通过将伸长管嘴连接至沉积头而获得增强的沉积特征。优选利用气动配合和紧固螺母将管嘴连接至沉积头的下部腔室,且所述管嘴优选长大约0.95到1.9厘米。管嘴降低了射出流的直径,并将该流校准为在超过管嘴出口大约3至5毫米的距离处为管嘴孔口直径的若干分之几。管嘴的孔口直径的尺寸是根据沉积材料的理想线幅的范围而选取的。出口孔口可具有从大约50到500微米范围的直径。沉积的线幅可小到大约为孔口直径的尺寸的二十分之一,或大到孔口直径。使用相同的沉积设备,可拆卸式伸长管嘴的使用还能够将沉积结构的尺寸从小至几微米改变为大至1毫米的若干分之几。射出流的直径(且因此使沉积的线幅)由出口孔口尺寸、鞘气的流量与载体气体的流量的比率、以及孔口和目标之间的距离来控制。还可使用伸长管嘴获得增强沉积,该伸长管嘴被加工到沉积头的主体中。这种伸长管嘴在2004年12月13日提交的名为“Annular Aerosol Jet DepositionUsing An Extended Nozzle”的共同拥有的美国专利申请第11/011,366号中有更详细的说明,该申请在此整体并入本文供参考。
在许多应用中,有利的是由多个沉积头执行沉积。可通过使用微型沉积头以增加每单位面积的管嘴数量,使用于引导打印应用的多个沉积头的使用变得更便利。微型沉积头优选包括与标准头相同的基本内部几何结构,相同之处在于环状流以相似于标准沉积头的结构形成在浮质和鞘气之间。沉积头的小型化还帮助在移动台架上安装沉积头和在固定目标上沉积材料的直接写入过程。
微型浮质喷流沉积头和喷流阵列
沉积头的小型化可以通过多于一个的数量级减少装置的重量,因此而帮助可移动台架上的安装和平移。小型化还帮助成阵列的沉积头的制造和操作,能够构成和操作能够独立运动和沉积的浮质喷流阵列。成阵列的浮质喷流提供了增加的沉积率、成阵列的沉积和多种材料的沉积。成阵列的浮质喷流对于高溶解的直接写入应用还设置用于增加的管嘴密度,并且可制成具有用于特殊沉积应用的定制的喷流空间和结构。管嘴结构包括但不限于线性、矩形、圆形、多边形和各种非线性排列。

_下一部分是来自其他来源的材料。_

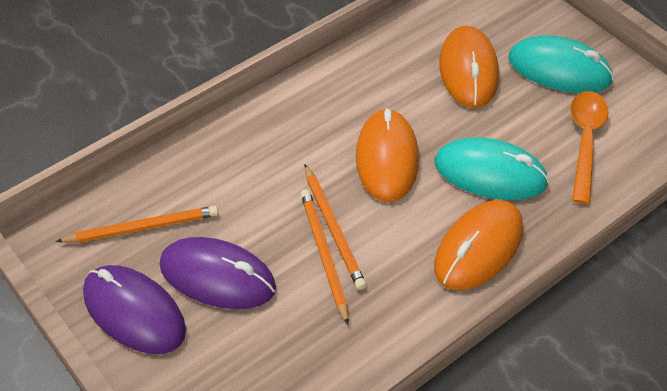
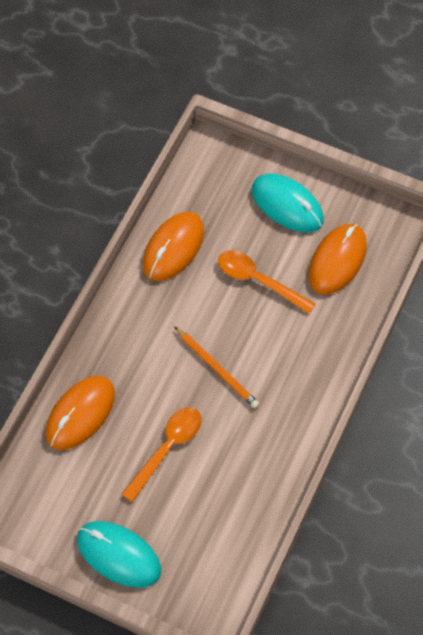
orange pencil: 3 -> 1
orange spoon: 1 -> 2
purple mouse: 2 -> 0

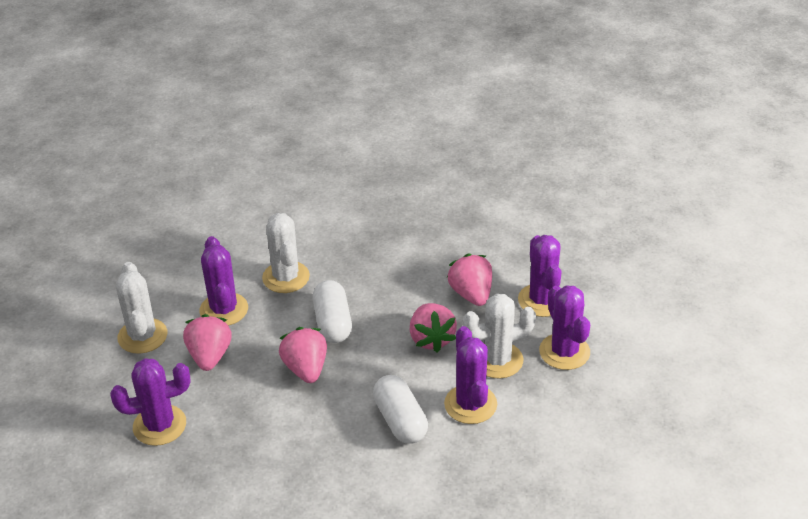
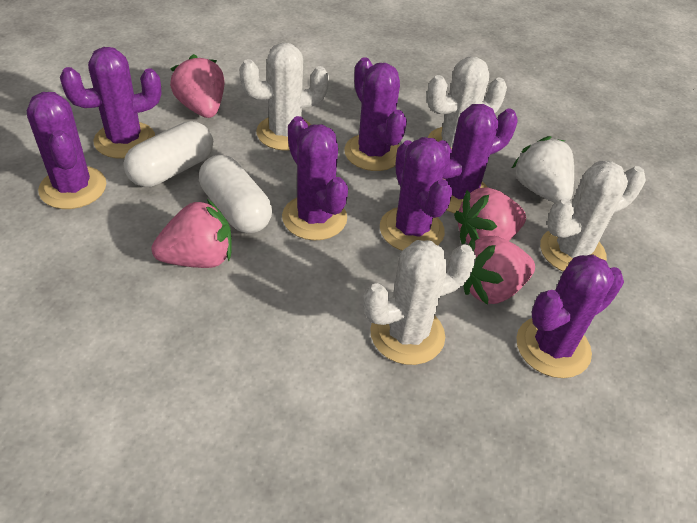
purple cactus: 5 -> 7
white cactus: 3 -> 4
white strawberry: 0 -> 1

即使两者不相同,微型沉积头与标准沉积头的功能也会相似,但所述微型沉积头的直径是较大单元的直径的约五分之一。因此微型沉积头的直径或宽度优选是大约1cm,但是也可以更小或更大。本申请中详述的几个实施例公开了鞘气被引入沉积头内并进行分送的各种方法、以及结合鞘气流与浮质流的方法。鞘气流在沉积头之中的发展对系统的沉积特征是至关重要的,用来确定喷射的浮质流的最终宽度以及沉积到一次沉积边界外的卫星液滴(satellite droplet)的量和分送,并且通过在孔口壁和充满浮质的载体气体之间形成的屏障使出口孔口的阻塞最小化。

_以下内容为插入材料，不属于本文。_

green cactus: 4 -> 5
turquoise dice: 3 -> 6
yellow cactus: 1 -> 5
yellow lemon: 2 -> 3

微型沉积头的横截面在图1a中被示出。充满浮质的载体气体通过浮质端口102进入沉积头,并且沿装置的轴进行引导。惰性鞘气通过连接至上部充气室104的端口侧向地进入沉积头。充气室绕着沉积头的轴产生鞘气压力的圆柱形对称式分布。鞘气流至圆锥形下部充气室106,并与浮质流在结合室108中相结合,形成由内部的充满浮质的载体气流和外部惰性鞘气流组成的环状流。环状流通过伸长管嘴110传播,并在管嘴孔口112处退出。

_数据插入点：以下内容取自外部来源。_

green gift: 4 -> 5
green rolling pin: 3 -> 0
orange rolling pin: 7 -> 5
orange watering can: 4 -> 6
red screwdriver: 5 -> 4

图1b示出了从六个平均分隔开的通道引入鞘气的可选实施例。该结构不包含图1a中描绘的沉积头的内部充气室。鞘气通道114优选绕着装置的轴平均地间隔开。该设计可以使沉积头124的尺寸减小,且使装置更容易被制造。鞘气与浮质载体气体在沉积头的结合室108中相结合。如同前述的设计,该混合流接着进入伸长管嘴110并从管嘴孔口112退出。由于该沉积头不包括充气室,因此鞘气压力的圆柱形对称分布优选地在鞘气被注入到沉积头之前而形成。图1c示出了用于使用外部充气室116产生所需的鞘气压力分布的结构。在该结构中,鞘气从位于腔室一侧上的端口118进入充气室,且向上流至鞘气通道114。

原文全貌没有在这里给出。